--- EXERCISE INSTRUCTIONS ---
Rewrite the rows from the line with "Describe the rotation" to the line with "The red suv is", putting "power pole" wherever "utility pole" appears and changing nothing else.

--- Stored items ---
-.-.-
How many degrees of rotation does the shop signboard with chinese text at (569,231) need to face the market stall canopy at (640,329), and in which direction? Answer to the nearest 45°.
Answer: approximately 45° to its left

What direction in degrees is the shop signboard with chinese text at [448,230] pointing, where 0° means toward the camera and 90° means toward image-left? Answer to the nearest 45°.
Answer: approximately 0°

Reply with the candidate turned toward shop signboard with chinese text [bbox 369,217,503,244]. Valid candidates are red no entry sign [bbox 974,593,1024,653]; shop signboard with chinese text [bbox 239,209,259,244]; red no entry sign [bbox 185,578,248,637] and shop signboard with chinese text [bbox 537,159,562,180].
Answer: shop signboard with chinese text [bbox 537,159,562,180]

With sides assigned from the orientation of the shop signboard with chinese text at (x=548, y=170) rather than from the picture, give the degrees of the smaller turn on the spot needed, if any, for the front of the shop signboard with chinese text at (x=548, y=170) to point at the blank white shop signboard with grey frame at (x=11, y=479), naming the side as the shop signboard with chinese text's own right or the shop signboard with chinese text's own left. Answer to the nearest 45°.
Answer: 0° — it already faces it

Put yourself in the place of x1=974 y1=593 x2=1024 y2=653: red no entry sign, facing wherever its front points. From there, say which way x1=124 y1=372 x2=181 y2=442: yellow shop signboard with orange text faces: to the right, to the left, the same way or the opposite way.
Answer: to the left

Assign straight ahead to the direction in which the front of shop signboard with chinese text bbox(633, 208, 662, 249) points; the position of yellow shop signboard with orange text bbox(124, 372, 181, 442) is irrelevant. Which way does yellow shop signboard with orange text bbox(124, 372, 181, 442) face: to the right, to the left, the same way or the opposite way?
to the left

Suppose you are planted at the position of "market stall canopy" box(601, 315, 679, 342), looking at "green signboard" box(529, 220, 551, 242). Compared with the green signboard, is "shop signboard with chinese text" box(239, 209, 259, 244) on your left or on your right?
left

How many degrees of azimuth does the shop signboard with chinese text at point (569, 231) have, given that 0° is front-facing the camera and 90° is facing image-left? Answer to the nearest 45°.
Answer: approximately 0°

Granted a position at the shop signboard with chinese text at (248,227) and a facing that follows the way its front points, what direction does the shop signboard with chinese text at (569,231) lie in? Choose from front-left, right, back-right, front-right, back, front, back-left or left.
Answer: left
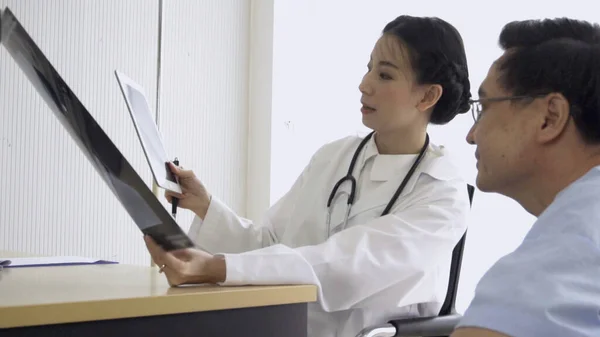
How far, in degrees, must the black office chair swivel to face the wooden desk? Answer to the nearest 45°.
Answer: approximately 45° to its left

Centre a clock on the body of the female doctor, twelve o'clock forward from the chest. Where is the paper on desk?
The paper on desk is roughly at 1 o'clock from the female doctor.

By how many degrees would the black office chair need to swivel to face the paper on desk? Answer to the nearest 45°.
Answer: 0° — it already faces it

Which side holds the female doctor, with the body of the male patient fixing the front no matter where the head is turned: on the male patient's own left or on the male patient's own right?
on the male patient's own right

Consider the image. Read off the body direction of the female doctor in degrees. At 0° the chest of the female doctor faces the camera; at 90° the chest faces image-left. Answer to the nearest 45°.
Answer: approximately 45°

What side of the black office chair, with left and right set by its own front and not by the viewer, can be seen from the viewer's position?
left

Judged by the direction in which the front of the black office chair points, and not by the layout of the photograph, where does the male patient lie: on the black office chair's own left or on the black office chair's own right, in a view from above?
on the black office chair's own left

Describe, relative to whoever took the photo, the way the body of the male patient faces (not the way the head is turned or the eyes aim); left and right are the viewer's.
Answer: facing to the left of the viewer

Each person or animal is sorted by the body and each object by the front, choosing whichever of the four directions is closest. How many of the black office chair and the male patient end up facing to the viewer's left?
2
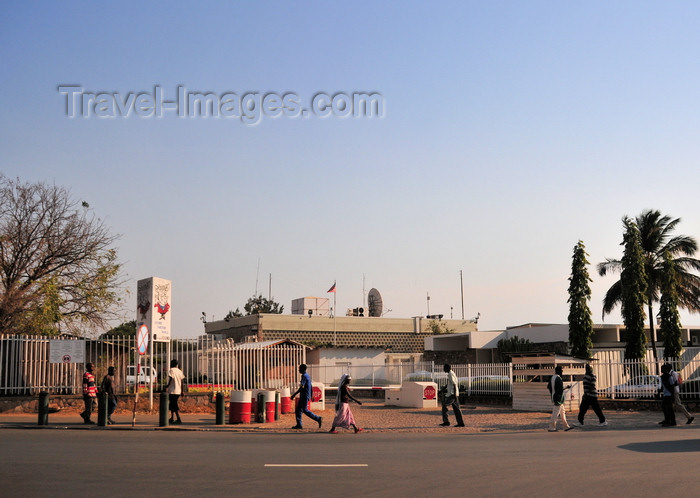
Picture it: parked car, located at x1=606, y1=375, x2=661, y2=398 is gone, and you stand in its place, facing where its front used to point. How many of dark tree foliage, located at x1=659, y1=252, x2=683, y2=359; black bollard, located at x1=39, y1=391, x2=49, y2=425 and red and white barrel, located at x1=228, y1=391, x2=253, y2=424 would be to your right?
1

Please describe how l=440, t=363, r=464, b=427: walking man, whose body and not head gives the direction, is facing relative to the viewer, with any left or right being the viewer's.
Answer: facing to the left of the viewer

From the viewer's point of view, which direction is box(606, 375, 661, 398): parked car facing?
to the viewer's left

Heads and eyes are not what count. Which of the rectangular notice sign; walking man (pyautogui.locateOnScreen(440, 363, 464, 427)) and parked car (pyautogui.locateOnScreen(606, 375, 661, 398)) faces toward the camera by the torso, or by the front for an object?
the rectangular notice sign

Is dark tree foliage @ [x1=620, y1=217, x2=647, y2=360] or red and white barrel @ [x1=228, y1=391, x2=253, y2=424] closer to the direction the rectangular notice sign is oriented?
the red and white barrel

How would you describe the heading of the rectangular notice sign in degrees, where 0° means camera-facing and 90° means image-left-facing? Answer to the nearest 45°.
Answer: approximately 0°

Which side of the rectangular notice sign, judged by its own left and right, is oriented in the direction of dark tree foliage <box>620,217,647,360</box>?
left

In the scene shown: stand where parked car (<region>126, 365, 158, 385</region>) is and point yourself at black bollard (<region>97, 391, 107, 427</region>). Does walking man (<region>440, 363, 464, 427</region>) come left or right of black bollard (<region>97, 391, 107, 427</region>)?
left

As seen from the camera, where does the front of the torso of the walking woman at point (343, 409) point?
to the viewer's right

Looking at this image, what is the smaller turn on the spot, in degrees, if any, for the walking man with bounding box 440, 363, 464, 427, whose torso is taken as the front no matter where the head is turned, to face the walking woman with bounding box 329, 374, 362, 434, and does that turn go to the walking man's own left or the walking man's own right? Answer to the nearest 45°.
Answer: approximately 45° to the walking man's own left

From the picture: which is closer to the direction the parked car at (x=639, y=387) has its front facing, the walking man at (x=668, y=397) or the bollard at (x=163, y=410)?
the bollard
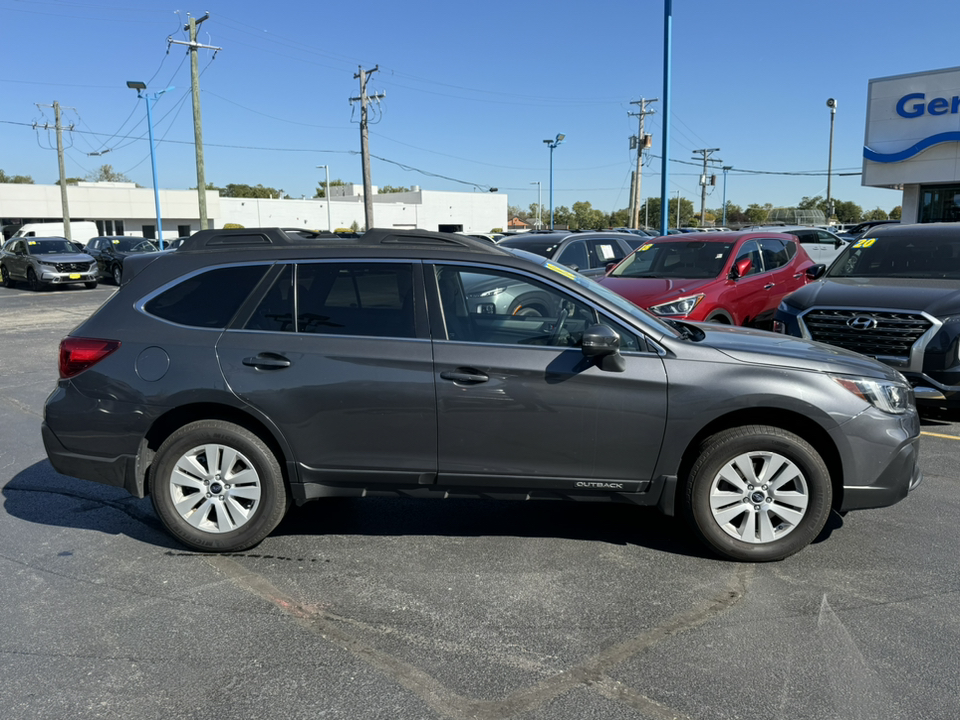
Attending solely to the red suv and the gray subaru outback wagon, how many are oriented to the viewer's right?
1

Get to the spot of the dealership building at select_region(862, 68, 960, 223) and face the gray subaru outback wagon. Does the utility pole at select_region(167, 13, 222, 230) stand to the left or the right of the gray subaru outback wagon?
right

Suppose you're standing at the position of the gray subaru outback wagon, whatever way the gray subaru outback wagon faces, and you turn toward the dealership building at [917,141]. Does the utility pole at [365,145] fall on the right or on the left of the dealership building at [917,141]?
left

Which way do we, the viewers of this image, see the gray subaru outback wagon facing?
facing to the right of the viewer

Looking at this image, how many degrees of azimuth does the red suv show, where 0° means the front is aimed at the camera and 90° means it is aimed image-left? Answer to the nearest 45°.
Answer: approximately 45°

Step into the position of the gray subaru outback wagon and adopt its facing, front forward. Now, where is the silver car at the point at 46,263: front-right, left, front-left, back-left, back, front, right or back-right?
back-left

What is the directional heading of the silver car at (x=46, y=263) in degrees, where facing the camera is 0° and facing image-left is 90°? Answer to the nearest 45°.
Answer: approximately 315°

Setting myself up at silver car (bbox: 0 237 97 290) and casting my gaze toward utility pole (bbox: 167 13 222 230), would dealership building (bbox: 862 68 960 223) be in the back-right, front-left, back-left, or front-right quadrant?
front-right

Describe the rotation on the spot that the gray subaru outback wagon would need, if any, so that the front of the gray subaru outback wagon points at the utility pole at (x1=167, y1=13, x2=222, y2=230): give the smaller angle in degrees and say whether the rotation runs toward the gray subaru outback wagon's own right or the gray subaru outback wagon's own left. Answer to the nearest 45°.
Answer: approximately 90° to the gray subaru outback wagon's own left

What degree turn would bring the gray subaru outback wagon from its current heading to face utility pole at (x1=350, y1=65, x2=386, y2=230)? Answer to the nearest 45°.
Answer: approximately 90° to its left

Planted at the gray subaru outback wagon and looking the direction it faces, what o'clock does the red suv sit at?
The red suv is roughly at 10 o'clock from the gray subaru outback wagon.

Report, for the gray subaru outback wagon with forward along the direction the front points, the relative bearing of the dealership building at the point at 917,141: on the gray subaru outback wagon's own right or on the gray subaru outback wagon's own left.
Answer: on the gray subaru outback wagon's own left

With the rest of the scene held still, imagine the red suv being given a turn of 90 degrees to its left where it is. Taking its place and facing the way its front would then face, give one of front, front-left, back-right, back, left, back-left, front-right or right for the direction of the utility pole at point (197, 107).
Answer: back

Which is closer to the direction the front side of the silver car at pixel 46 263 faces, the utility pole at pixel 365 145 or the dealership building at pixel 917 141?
the dealership building
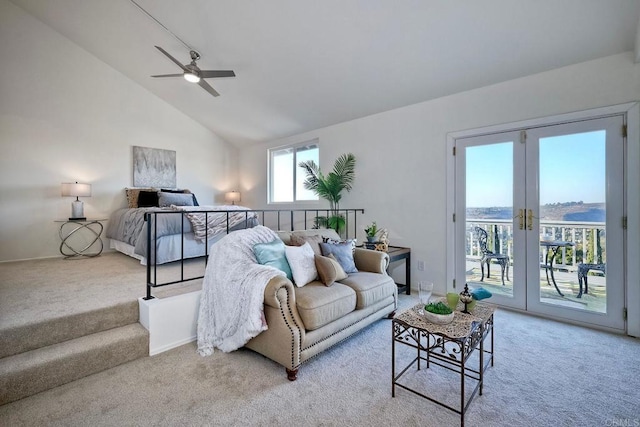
-.-.-
--- TASK RESPONSE ---
Describe the rotation on the spot that the gray subaru outback wagon would need, if any, so that the front of the gray subaru outback wagon points at the power pole at (x1=167, y1=13, x2=222, y2=230): give the smaller angle in degrees and say whether the rotation runs toward the gray subaru outback wagon's own right or the gray subaru outback wagon's own left. Answer to the nearest 45°.
Answer: approximately 90° to the gray subaru outback wagon's own left

What degree turn would bring the gray subaru outback wagon from its current heading to face power pole at (x1=350, y1=65, x2=386, y2=230)? Answer to the nearest 45°.
Answer: approximately 90° to its left

Planted at the gray subaru outback wagon and looking the direction it faces, what o'clock does the red suv sit at?
The red suv is roughly at 10 o'clock from the gray subaru outback wagon.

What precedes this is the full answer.